The Credit Facilities contain customary events of default, including but not limited to nonpayment; material inaccuracy of
representations and warranties; violations of covenants; certain bankruptcies and liquidations; cross-default to material indebtedness; certain material judgments; and certain fundamental changes such as a merger or sale of substantially all assets
(as further defined in the Credit Facilities). The Credit Facilities require the Company to comply with customary affirmative, negative and financial covenants, including minimum interest coverage and maximum net leverage. A breach of any of these operating or financial covenants would result in a default under the Credit Facilities. If an event of default occurs and is continuing, the lenders could elect to declare all amounts then outstanding, together with accrued interest, to be immediately due and payable. The Credit Facilities are collateralized by substantially all of the Company’s assets, including the assets in the Company’s company-owned or managed clinics. The Company intends to use the Revolver for general working capital needs and for acquiring and developing new chiropractic clinics. The interest rate on funds borrowed under the Revolver as of December 31, 2022 was 6.43%. As of December 31, 2022, the Company was in compliance with all applicable financial and non-financial covenants under the Credit Agreement, and $2,000,000 remains outstanding as of December 31, 2022.
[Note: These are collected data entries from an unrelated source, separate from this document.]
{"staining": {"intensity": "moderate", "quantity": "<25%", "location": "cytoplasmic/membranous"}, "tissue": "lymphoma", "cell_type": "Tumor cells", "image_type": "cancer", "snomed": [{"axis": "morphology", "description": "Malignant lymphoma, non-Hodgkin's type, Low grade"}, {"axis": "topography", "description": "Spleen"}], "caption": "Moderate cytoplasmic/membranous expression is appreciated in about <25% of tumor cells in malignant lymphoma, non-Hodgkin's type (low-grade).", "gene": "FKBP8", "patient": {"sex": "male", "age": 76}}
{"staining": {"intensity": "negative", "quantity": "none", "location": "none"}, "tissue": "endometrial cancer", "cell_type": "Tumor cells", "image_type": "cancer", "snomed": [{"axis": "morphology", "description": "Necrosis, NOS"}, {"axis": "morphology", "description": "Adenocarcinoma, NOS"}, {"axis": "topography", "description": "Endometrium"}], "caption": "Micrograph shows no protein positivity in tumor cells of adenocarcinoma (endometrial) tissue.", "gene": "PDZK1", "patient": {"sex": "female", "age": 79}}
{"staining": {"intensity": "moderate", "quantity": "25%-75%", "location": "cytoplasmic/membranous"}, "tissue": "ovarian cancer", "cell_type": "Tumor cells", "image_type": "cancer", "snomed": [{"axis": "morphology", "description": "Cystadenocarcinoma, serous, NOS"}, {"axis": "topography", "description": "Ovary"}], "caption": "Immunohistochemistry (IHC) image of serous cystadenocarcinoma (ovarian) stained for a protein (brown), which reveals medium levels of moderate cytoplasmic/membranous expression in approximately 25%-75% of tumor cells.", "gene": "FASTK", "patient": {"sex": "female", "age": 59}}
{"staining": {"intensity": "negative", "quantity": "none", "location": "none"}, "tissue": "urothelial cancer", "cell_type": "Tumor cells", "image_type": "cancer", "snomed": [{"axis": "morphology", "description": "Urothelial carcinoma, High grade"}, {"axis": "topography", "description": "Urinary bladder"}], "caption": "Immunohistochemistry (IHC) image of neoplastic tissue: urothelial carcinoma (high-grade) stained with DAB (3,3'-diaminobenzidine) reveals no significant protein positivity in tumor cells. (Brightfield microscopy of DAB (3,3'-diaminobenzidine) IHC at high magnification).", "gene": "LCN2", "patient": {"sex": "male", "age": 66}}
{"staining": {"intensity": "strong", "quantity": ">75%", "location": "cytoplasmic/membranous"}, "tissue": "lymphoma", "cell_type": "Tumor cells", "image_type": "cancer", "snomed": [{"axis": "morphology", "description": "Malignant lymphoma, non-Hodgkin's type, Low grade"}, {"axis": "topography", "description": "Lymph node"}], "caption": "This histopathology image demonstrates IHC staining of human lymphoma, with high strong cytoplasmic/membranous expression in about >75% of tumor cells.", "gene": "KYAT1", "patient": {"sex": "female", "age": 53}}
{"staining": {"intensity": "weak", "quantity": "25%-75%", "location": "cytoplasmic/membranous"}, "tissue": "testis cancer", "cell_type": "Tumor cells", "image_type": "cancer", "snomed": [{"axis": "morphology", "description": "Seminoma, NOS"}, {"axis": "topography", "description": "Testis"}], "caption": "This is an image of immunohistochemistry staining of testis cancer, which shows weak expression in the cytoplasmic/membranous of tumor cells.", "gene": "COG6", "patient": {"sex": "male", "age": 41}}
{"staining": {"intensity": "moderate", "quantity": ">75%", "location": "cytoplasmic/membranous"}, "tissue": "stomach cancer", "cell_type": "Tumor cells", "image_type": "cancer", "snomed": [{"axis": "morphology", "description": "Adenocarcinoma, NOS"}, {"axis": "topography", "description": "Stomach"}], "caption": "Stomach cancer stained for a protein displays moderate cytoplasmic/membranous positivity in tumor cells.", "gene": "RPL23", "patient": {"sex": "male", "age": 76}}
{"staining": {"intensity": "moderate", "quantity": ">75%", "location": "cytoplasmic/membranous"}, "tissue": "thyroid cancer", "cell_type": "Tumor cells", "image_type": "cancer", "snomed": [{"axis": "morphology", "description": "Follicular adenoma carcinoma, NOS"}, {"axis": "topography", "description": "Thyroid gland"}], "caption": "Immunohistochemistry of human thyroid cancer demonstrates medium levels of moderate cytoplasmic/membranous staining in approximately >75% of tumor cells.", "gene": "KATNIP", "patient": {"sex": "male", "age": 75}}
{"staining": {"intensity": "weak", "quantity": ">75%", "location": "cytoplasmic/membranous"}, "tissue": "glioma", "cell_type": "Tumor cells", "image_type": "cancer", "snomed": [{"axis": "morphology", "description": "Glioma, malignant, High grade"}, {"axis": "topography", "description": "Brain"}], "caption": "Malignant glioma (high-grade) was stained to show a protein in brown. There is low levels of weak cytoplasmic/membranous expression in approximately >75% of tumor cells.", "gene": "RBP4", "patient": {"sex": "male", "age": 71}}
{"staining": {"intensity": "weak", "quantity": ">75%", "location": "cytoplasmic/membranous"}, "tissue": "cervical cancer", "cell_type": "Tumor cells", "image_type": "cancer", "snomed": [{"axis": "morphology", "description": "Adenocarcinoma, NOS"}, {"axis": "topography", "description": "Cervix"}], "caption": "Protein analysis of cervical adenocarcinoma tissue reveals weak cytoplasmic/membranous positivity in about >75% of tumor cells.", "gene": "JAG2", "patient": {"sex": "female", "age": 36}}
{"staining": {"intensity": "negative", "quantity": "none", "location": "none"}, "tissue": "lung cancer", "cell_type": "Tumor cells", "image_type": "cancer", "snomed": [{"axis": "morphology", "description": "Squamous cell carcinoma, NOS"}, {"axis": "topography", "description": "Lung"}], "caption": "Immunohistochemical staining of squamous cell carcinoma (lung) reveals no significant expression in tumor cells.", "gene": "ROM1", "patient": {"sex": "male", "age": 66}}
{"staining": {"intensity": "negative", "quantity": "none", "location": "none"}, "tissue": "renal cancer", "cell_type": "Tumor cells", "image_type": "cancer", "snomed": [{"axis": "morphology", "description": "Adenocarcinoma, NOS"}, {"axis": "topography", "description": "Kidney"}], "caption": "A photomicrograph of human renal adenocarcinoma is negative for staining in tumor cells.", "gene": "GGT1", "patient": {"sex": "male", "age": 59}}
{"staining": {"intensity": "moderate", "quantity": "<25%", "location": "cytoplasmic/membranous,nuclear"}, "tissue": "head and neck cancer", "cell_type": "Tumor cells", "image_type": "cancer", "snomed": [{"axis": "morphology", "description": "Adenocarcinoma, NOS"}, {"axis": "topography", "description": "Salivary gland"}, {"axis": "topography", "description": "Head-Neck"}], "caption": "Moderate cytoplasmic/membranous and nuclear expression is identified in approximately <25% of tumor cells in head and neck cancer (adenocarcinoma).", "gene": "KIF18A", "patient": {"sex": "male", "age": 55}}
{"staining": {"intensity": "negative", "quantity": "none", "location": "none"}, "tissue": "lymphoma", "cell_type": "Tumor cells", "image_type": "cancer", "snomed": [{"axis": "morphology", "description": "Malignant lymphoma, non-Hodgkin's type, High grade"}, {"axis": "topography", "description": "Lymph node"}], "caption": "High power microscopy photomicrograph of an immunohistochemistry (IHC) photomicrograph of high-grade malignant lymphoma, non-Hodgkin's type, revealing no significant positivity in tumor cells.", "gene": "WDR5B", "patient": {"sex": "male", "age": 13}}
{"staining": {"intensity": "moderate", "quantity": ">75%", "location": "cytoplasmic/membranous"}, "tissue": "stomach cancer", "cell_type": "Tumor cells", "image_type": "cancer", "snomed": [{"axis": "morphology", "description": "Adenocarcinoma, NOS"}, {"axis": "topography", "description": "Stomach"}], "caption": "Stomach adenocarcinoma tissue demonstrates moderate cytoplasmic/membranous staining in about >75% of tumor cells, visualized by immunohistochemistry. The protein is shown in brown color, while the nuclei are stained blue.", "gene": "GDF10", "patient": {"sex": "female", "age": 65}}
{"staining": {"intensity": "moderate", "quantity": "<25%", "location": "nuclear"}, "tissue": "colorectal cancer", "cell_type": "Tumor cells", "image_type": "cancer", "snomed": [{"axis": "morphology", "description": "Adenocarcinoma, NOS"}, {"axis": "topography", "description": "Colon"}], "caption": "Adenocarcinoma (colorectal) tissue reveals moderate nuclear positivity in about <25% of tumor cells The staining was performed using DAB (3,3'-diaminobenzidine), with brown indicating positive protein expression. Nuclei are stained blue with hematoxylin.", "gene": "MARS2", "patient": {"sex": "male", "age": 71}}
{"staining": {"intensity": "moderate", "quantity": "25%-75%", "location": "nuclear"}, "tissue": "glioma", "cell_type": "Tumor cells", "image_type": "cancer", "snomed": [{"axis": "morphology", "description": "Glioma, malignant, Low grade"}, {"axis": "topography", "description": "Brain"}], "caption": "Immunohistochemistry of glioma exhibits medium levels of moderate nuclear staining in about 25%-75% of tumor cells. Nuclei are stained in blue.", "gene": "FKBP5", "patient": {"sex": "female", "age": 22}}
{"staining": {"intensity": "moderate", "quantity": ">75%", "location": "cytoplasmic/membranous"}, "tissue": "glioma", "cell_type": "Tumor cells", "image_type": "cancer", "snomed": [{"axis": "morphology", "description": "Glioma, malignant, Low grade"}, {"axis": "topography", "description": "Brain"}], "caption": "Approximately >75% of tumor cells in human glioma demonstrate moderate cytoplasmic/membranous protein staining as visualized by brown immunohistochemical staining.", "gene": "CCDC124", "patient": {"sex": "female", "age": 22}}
In connection with the issuance of the Credit Facilities and the 2022 Credit Facility, the Company incurred debt issuance costs of $52,648 and $76,415, respectively. Interest expense and amortization expense related to debt issuance costs are being amortized to “Other expense, net” and was $129,118 and $60,178 for the years ended December 31, 2022 and 2021, respectively.
Paycheck Protection Program Loan
On April 10, 2020, the Company received a loan in the amount of approximately $2.7 million from JPMorgan Chase Bank,
N.A. (the “Loan”), pursuant to the Paycheck Protection Program (the “PPP”) administered by the United States Small Business Administration. The PPP is part of the Coronavirus Aid, Relief, and Economic Security Act, which provides for forgiveness of up to the full principal amount and accrued interest of qualifying loans guaranteed under the PPP. The Loan was granted pursuant to a Note dated April 9, 2020 issued by the Company. The Note had a maturity date of April 11, 2022 and bore interest at a rate of 0.98% per annum. On March 4, 2021, the Company elected to repay the full principal and accrued interest on the PPP Loan of approximately $2.7 million without prepayment penalty, in accordance with the terms of the PPP loan.